Your assignment:
Using the line that contains "- Incomplete consent" as the first line and the last line of the data as the final one, give every line in that range again exactly.

Given records:

↓↓↓

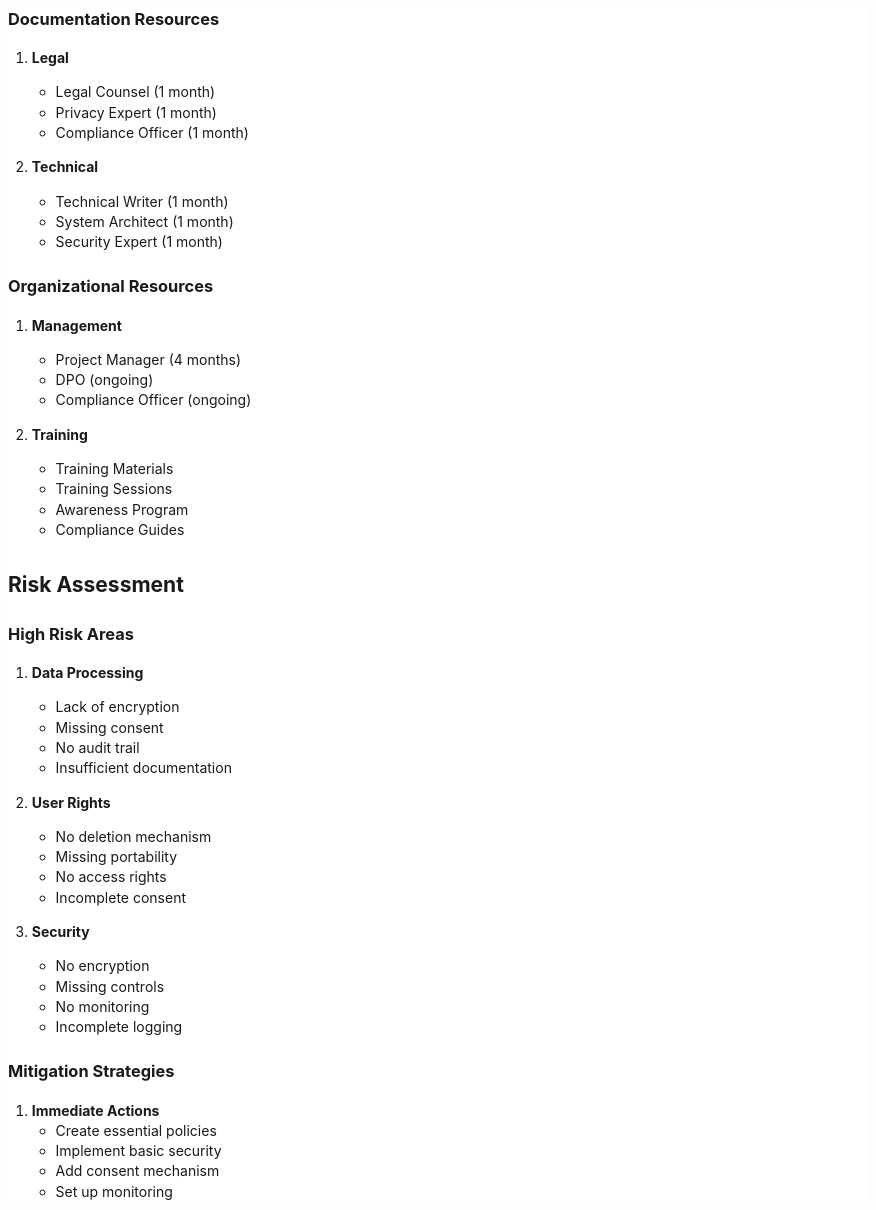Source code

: ### Documentation Resources
1. **Legal**
   - Legal Counsel (1 month)
   - Privacy Expert (1 month)
   - Compliance Officer (1 month)

2. **Technical**
   - Technical Writer (1 month)
   - System Architect (1 month)
   - Security Expert (1 month)

### Organizational Resources
1. **Management**
   - Project Manager (4 months)
   - DPO (ongoing)
   - Compliance Officer (ongoing)

2. **Training**
   - Training Materials
   - Training Sessions
   - Awareness Program
   - Compliance Guides

## Risk Assessment

### High Risk Areas
1. **Data Processing**
   - Lack of encryption
   - Missing consent
   - No audit trail
   - Insufficient documentation

2. **User Rights**
   - No deletion mechanism
   - Missing portability
   - No access rights
   - Incomplete consent

3. **Security**
   - No encryption
   - Missing controls
   - No monitoring
   - Incomplete logging

### Mitigation Strategies
1. **Immediate Actions**
   - Create essential policies
   - Implement basic security
   - Add consent mechanism
   - Set up monitoring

↑↑↑

Answer area:
   - Incomplete consent

3. **Security**
   - No encryption
   - Missing controls
   - No monitoring
   - Incomplete logging

### Mitigation Strategies
1. **Immediate Actions**
   - Create essential policies
   - Implement basic security
   - Add consent mechanism
   - Set up monitoring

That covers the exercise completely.